I notice the places and remember, but that time is removed.  The receipt was different, real and concrete.  When my friend Linda arrived at the house, I was still holding it.  I held up the paper and smirked, and she looked at it.  Then her eyes got wide, and she said, “You should burn it!” We laughed and joined the kids making dinner.

We talked all evening about the state of education. 

“Were we that stupid in college, Nicole?  I don’t think we were that stupid.” 
“Oh, right, Mom.  What do you expect her to say, ‘Yes, we were definitely stupid!’” 
“Well, sure we had our moments, but we also had humility back then!  Less arrogance, for sure!”

I told amusing stories about the class I’m auditing.  Our children told amusing stories about the classes each are taking at their respective schools. 

So much laughter! 

We told stories about that day my son was born, right there at home. 

“It was like today, wasn’t it?”
“No, it was misty.”
“Not rainy, though.”
“No. No rain, just quiet mist.” 

Linda and I were with each other at the births of each of our younger babes, just a few months apart.  Linda’s daughter asked questions. “I should take notes for future reference,” she said.  I didn’t know whether she meant for when she had her own babies, or for her anatomy and physiology class.  While we answered questions about birth, trying not to get too gruesome, the birthday boy himself sort of checked out.  “Are we done yet?” he asked in a low, bemused voice. 

We laughed.  We laughed about his marathon sleeping habits as a baby.
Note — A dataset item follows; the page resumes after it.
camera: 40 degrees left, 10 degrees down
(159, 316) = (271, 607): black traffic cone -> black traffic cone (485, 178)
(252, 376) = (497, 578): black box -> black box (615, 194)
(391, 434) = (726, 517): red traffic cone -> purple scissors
In her joyful, musical voice, my friend Linda said, “You were the most relaxed and rested mother of a newborn I’ve ever known, Nicole!  I’d come over, and you’d be singing and folding laundry and baking bread, and you’d say, ‘Oh, the baby’s still sleeping!’”  And she giggled a sparkling giggle. 
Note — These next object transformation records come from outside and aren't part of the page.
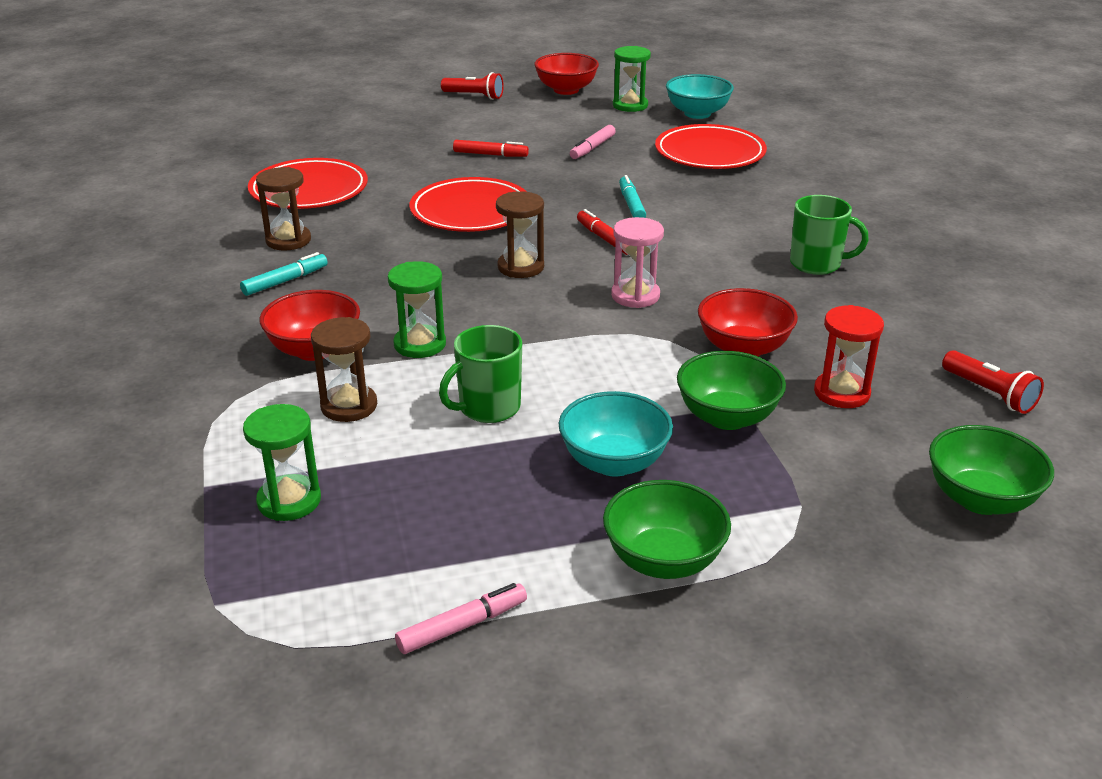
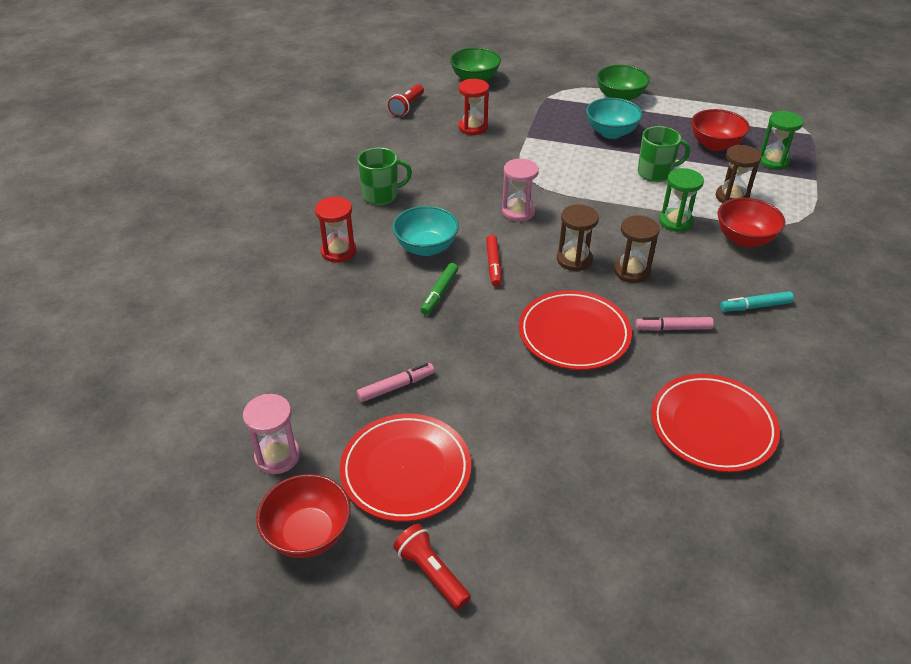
camera: 150 degrees left, 10 degrees up
(288, 240) = (745, 354): brown hourglass -> brown hourglass (631, 271)
(462, 626) = (711, 102): pink marker -> pink marker (673, 328)
(490, 155) = (502, 417): red marker -> none
(630, 105) = (277, 456): green hourglass -> pink hourglass
(631, 204) = (439, 293): turquoise marker -> green marker
(697, 113) = (232, 406): turquoise bowl -> turquoise bowl (426, 247)
(710, 153) = (304, 334): red plate -> red plate (406, 470)
(727, 417) = (540, 134): green bowl -> none
(743, 348) = (493, 161): red bowl -> red bowl (715, 145)
(775, 206) = (338, 251): none -> red hourglass
(817, 264) = (381, 196): green mug -> green mug turned 120 degrees clockwise
(990, 394) = (407, 107): red flashlight -> red flashlight turned 150 degrees counterclockwise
I remembered my midwife assuring me that 18 – 20 hours of sleep each day was within the normal range, but warning me that children who were big sleepers developed at a normal rate.  “He’ll roll over and crawl and walk on time, and you need to watch out, because you won’t expect it when he’s spent his whole life sleeping!”  Linda’s daughter had been on a “ship’s schedule – four hours awake, four hours asleep, around the clock.”

And then there was cake and singing and candles and more laughter.

And then we said goodbye.

Before I scooted to work early this morning for another long day of singing, I looked at that slip of paper again, and it was just a piece of paper.  It did not stir up that deep well of stillness.  I will put it in the box with the other mementos, the books and CDs and train ticket stubs and notes.  I don’t know why I keep these things, but it seems important, the way that poem moment was important and real. 


It’s Saturday, so there is only one colleague here, a curmudgeonly music history professor who is tired of music – here, ostensibly, to work on a book proposal.  He brought me a fritter and coffee and only one tale of woe, political, but authentic, not one born of manufactured drama.  Linda’s daughter will be finishing her SAT about now, and my boy is, I hope, mowing the lawn.  The singers are gathering again for their afternoon session, and my soup is getting cold on the desk next to me as I type.  Mundane moments pile up.  And the dangerous people are, for now, out of range.